Carriers does little more than yell “moral dilemma” really loudly. The plotting is confused and there’s a distinct lack of urgency that quickly becomes frustrating. Writers / Directors Alex and David Pastor beautifully portray the emptiness after the holocaust, the cinematography adding an increased sense of loneliness, and it is a refreshing change to the normally overly-populated post apocalyptica of hundreds of zombie films. There is of course the occasional nutcase driven mad by isolation & loss and the zombie-esque infected hell-bent on survival, but mostly it’s just four people trying to survive. Tragically those four people are horribly uncompelling.

Chris Pine’s Brian has stereotypical “arsehole big brother” syndrome over Ivy League sweet kid Danny (Lou Taylor Pucci), while Brian’s girlfriend Bobbi (Piper Perabo) is the ballsy female we’re supposed to like but find horribly reckless, and finally there’s Kate (Emily VanCamp), apparently not Danny’s girlfriend, who is just incredibly pointless. It is only a painfully short cameo by Christopher Meloni, playing a father desperately trying to find a cure for his infected daughter, which adds any sense of maturity to a film drowning in obvious and snortingly adolescent moral-confrontations.

The script is peppered in distressingly nihilistic expressions, with uplifting dialogue such as “They’ll die out there”, “Everyone dies” and the beautiful “Sometimes choosing life is just choosing a more painful form of death” bolstering our spirits and hopes. The moments of fun are so heavily punctuated and surrounded by morbid hopelessness that it’s a struggle to feel any enthusiasm about anything in Carriers.

Overall, the Pastors’ scripting is as poor as it is depressing, with characters wandering off on their own and idiotically not wearing their infection protection equipment all the time, like any sane person would.

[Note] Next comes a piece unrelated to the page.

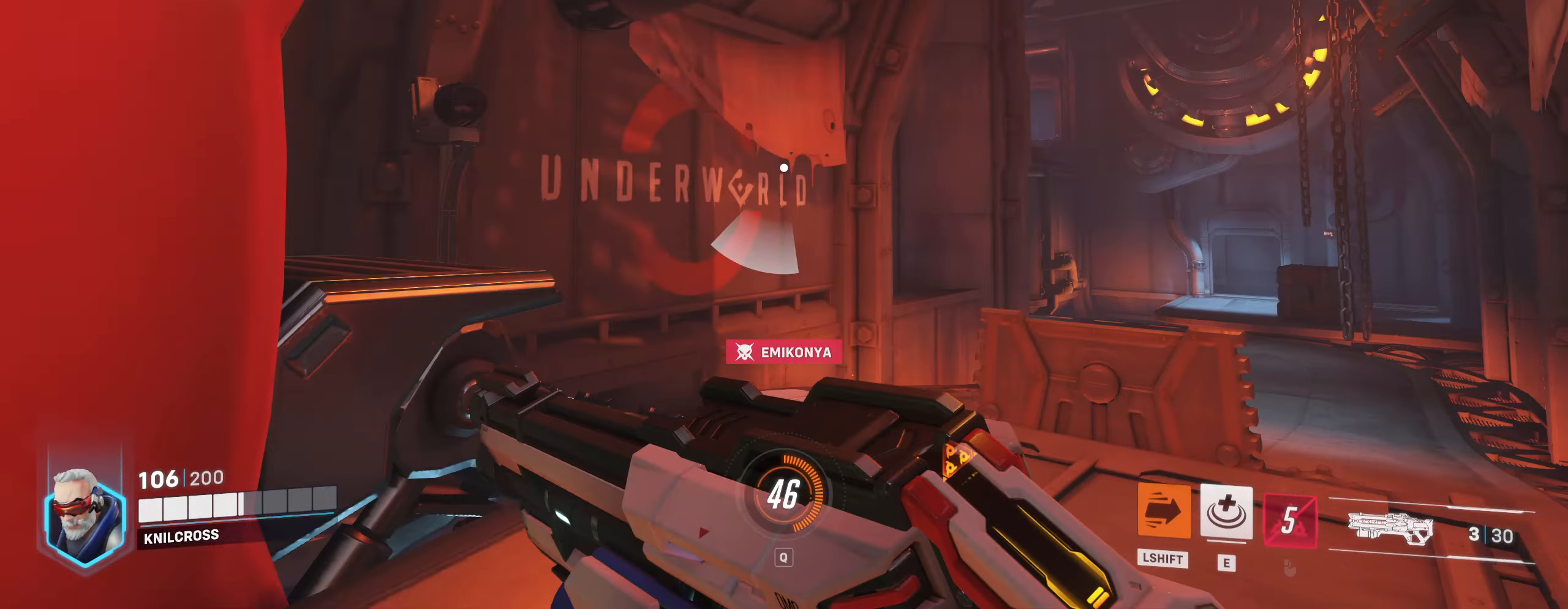
{"keys": ["e", "w"], "mouse": [], "events": [[183, "space", "up"], [233, "shift", "up"], [450, "e", "down"]]}
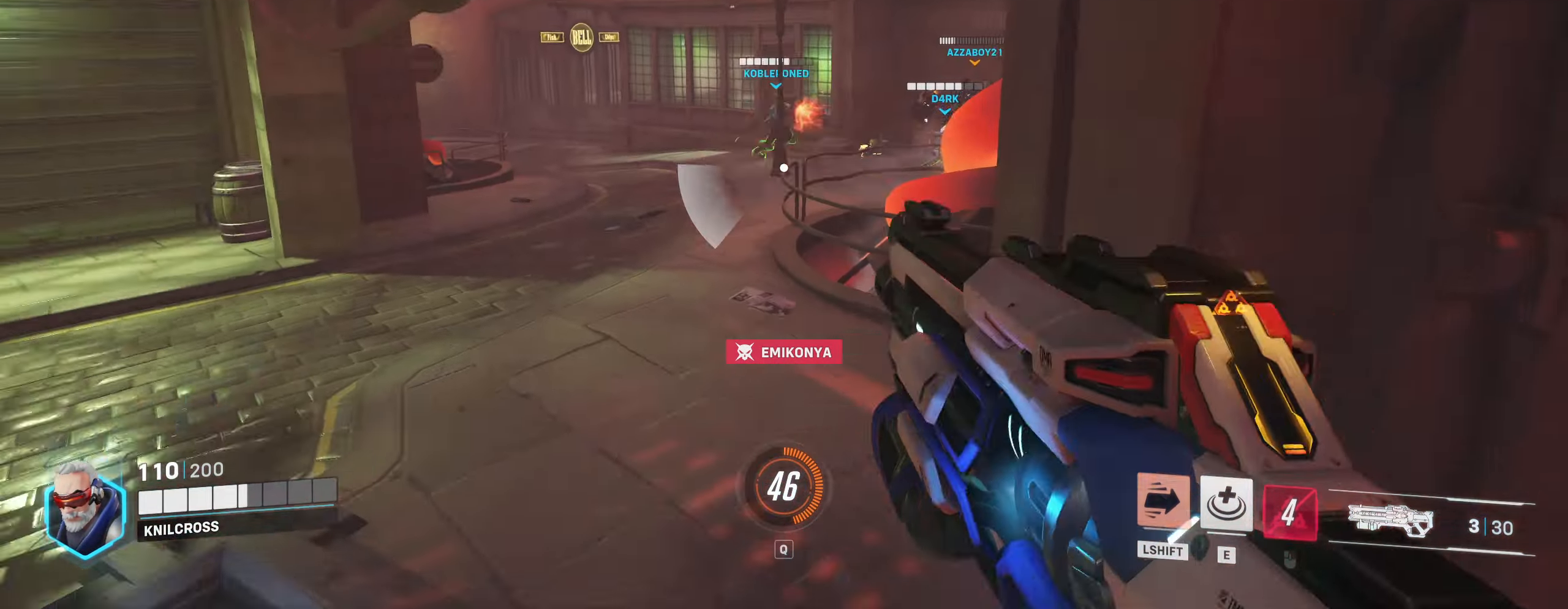
{"keys": ["w"], "mouse": [], "events": [[83, "e", "up"]]}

The infrequent flashbacks of better times seem entirely pointless, as if the acting and dialogue could not convincingly show how their circumstances have changed the characters and world around them. It takes itself far too seriously and is utterly joyless.

If you’re after hopelessness rather than a violent horror film, then watch Carriers. If you want a little less depression with your movie, head elsewhere, as this is a tough trudge through a well portrayed post-apocalyptic America that is confused, bumbling and not particularly original. Passable stuff.